Design questions can be doozies. How can a husband answer a question like that safely and without getting in very deep trouble? Actually knowing something about design might help. What if we were equipped to discuss design intelligently?
Much less risky on the social front, but demanding some design expertise are the questions my box making students ask me about mixing woods. Using more than one species of wood in a project is regarded as a bold statement involving some risk. Mixing species of woods for decorative effect was done in the furnishings for all the Kings Louis of France, so we know it can be an effective design technique. My students like what I've done using mixed woods in my own work but wonder, "What woods work well together and why? Are there combinations of wood that work and some that I should avoid?"
I was asked to write an article on this subject for Woodcraft Magazine that I hope to send off today, and the question of how to successfully mix woods in a project provides insight into the "principles and elements of design," the rules taught to graphic and 3 D designers in art schools. In other words, to know how to successfully mix woods offers insight that could lead any woodworker to become a better designer of things made of wood. More to come soon.

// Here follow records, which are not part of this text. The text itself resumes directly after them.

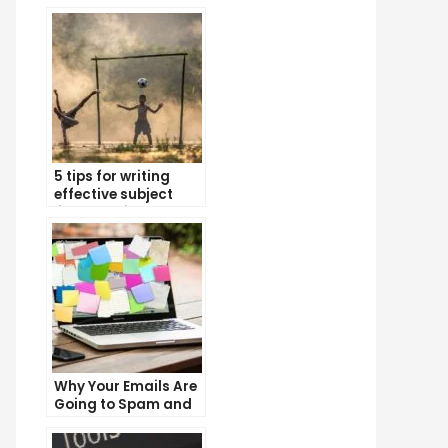
5 tips for writing
effective subject
lines that increase
email open rates
Why Your Emails Are
Going to Spam and
What You Can Do
About It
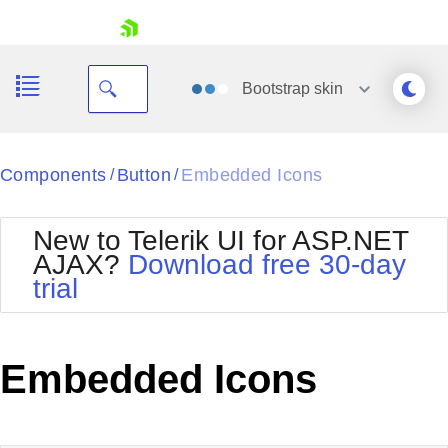
skip navigation
Bootstrap
skin
Black
Components
Button
Embedded Icons
/
/
Office2010Blue
BlackMetroTouch
New to Telerik UI for ASP.NET
Bootstrap
Office2010Silver
AJAX?
Download free 30-day
Default
Outlook
trial
Shopping cart
Glow
Silk
Your Account
Material
Simple
Login
Metro
Sunset
Contact Us
Embedded Icons
Telerik
Request Trial
MetroTouch
Vista
Web20
Office2007
WebBlue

The photo above shows one of the simple forms of mixing species of wood, inlaying one contrasting wood in another. The secret of effectively mixing woods has to do with two seemingly conflicting design principles... contrast and unity. Contrast is an important goal of product design, and unity another. Want to know how they both work together? In the sample box in the photo above, you see the contrasting color and line of the spalted wood, and yet, you will see hints of similar brown. That similar brown is what pulls the inlay and surrounding box into a unified whole.